(Collected data)
- Opening Delimiter -

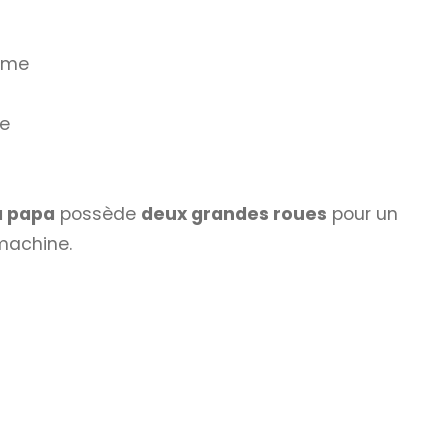
ême
ne
à papa
possède
deux grandes roues
pour un
machine.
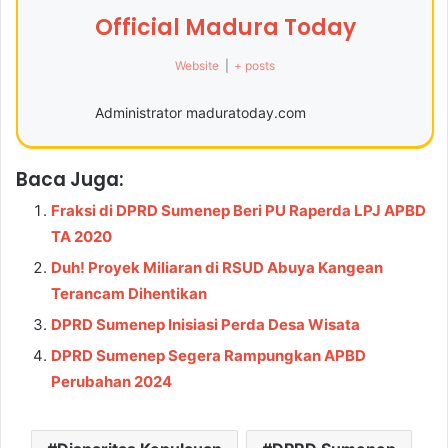
Official Madura Today
Website
|
+ posts
Administrator maduratoday.com
Baca Juga:
Fraksi di DPRD Sumenep Beri PU Raperda LPJ APBD
TA 2020
Duh! Proyek Miliaran di RSUD Abuya Kangean
Terancam Dihentikan
DPRD Sumenep Inisiasi Perda Desa Wisata
DPRD Sumenep Segera Rampungkan APBD
Perubahan 2024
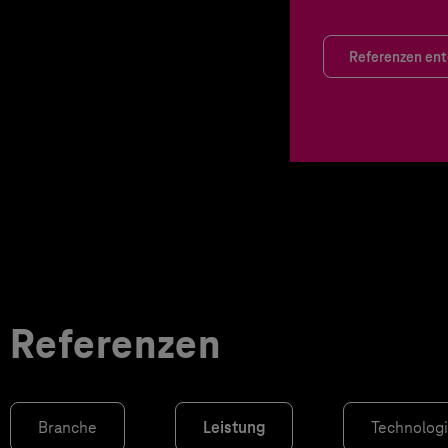
Referenzen en
Referenzen
Branche
Leistung
Technolog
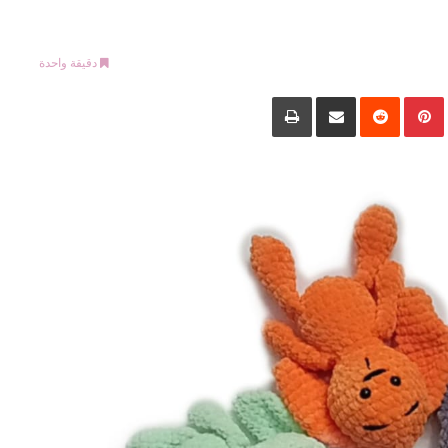
دقيقة واحدة
LinkedIn
Pinterest
‏Reddit
مشاركة عبر البريد
طباعة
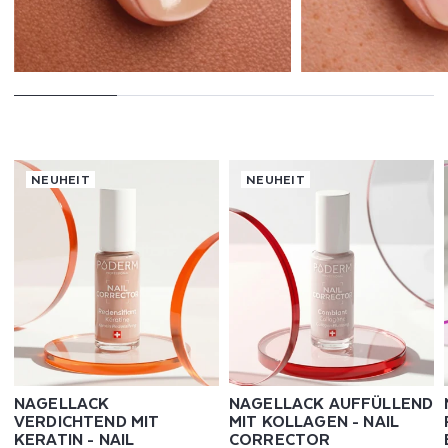
NEUHEIT
NEUHEIT
NAGELLACK
NAGELLACK AUFFÜLLEND
VERDICHTEND MIT
MIT KOLLAGEN - NAIL
KERATIN - NAIL
CORRECTOR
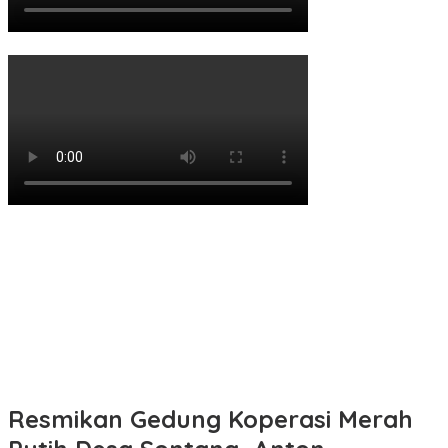
Resmikan Gedung Koperasi Merah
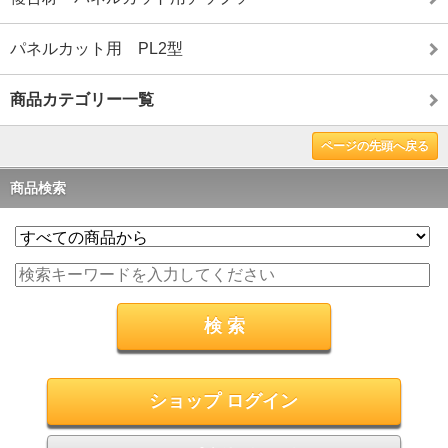
パネルカット用 PL2型
商品カテゴリー一覧
ページの先頭へ戻る
商品検索
ショップ ログイン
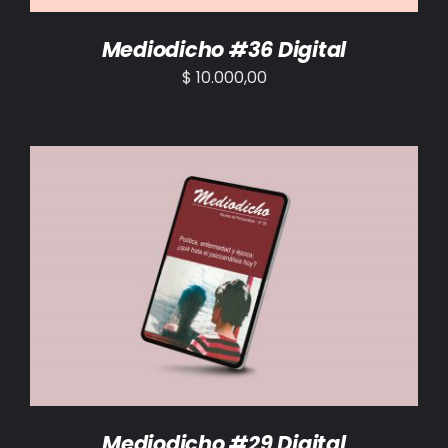
Mediodicho #36 Digital
$
10.000,00
AÑADIR AL CARRITO
/
DETALLES
Mediodicho #29 Digital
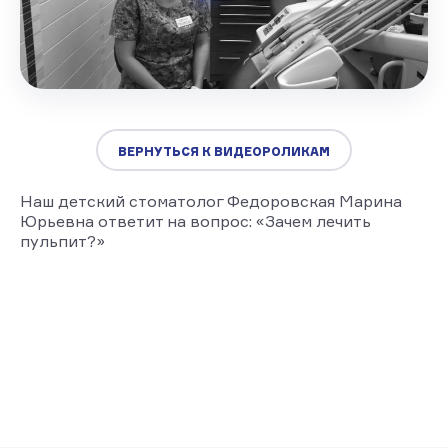
ВЕРНУТЬСЯ К ВИДЕОРОЛИКАМ
Наш детский стоматолог Федоровская Марина
Юрьевна ответит на вопрос: «Зачем лечить
пульпит?»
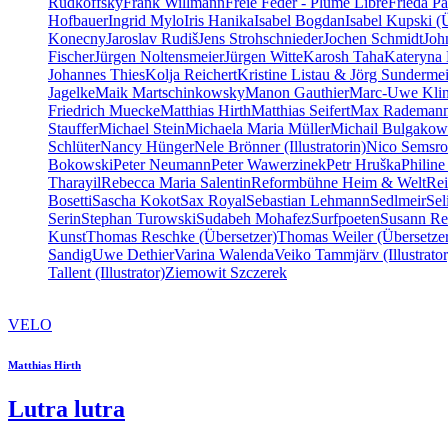
Rudkoffsky
Frank Willmann
Freie Feder - Plume Libre
Frieda Pa
Hofbauer
Ingrid Mylo
Iris Hanika
Isabel Bogdan
Isabel Kupski (
Konecny
Jaroslav Rudiš
Jens Strohschnieder
Jochen Schmidt
Joh
Fischer
Jürgen Noltensmeier
Jürgen Witte
Karosh Taha
Kateryna 
Johannes Thies
Kolja Reichert
Kristine Listau & Jörg Sundermei
Jagelke
Maik Martschinkowsky
Manon Gauthier
Marc-Uwe Kli
Friedrich Muecke
Matthias Hirth
Matthias Seifert
Max Rademan
Stauffer
Michael Stein
Michaela Maria Müller
Michail Bulgakow
Schlüter
Nancy Hünger
Nele Brönner (Illustratorin)
Nico Semsro
Bokowski
Peter Neumann
Peter Wawerzinek
Petr Hruška
Philine
Tharayil
Rebecca Maria Salentin
Reformbühne Heim & Welt
Re
Bosetti
Sascha Kokot
Sax Royal
Sebastian Lehmann
Sedlmeir
Se
Serin
Stephan Turowski
Sudabeh Mohafez
Surfpoeten
Susann Re
Kunst
Thomas Reschke (Übersetzer)
Thomas Weiler (Übersetze
Sandig
Uwe Dethier
Varina Walenda
Veiko Tammjärv (Illustrator
Tallent (Illustrator)
Ziemowit Szczerek
VELO
Matthias Hirth
Lutra lutra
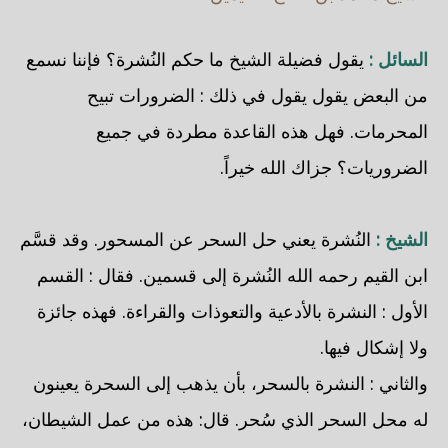
السائل :
يقول فضيلة الشيخ ما حكم النُشرة؟ فإننا نسمع
من البعض يقول يقول في ذلك : الضرورات تبيح
المحرمات. فهل هذه القاعدة مطردة في جميع
الضروريات؟ جزاك الله خيراً.
الشيخ :
النُشرة يعني حل السحر عن المسحور. وقد قسَّم
ابن القيم رحمه الله النُشرة إلى قسمين. فقال : القسم
الأول : النشرة بالأدعية والتعوذات والقراءة. فهذه جائزة
ولا إشكال فيها.
والثاني : النشرة بالسحر، بأن يذهب إلى السحرة يعينون
له محل السحر الذي سُحر. قال: هذه من عمل الشيطان،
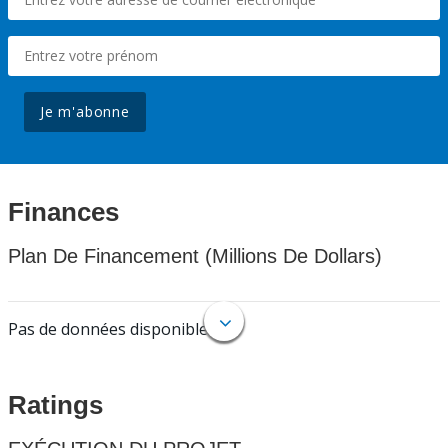
Je m'abonne
Finances
Plan De Financement (Millions De Dollars)
Pas de données disponibles.
Ratings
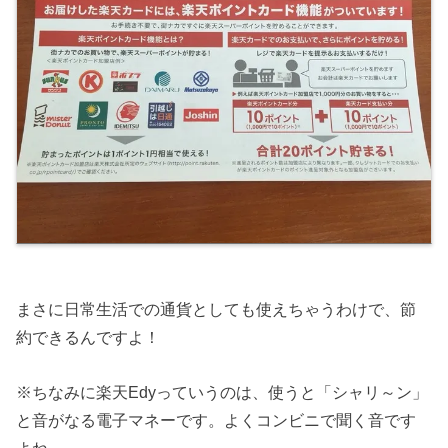
まさに日常生活での通貨としても使えちゃうわけで、節
約できるんですよ！
※ちなみに楽天Edyっていうのは、使うと「シャリ～ン」
と音がなる電子マネーです。よくコンビニで聞く音です
よね。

- Closing Delimiter -

* _EXERCISE DESCRIPTION_: Within the entries, find all lines holding "Digital" and copy each one.

* _RESPONSE FOR THIS EXERCISE_:
Mediodicho #36 Digital
Mediodicho #29 Digital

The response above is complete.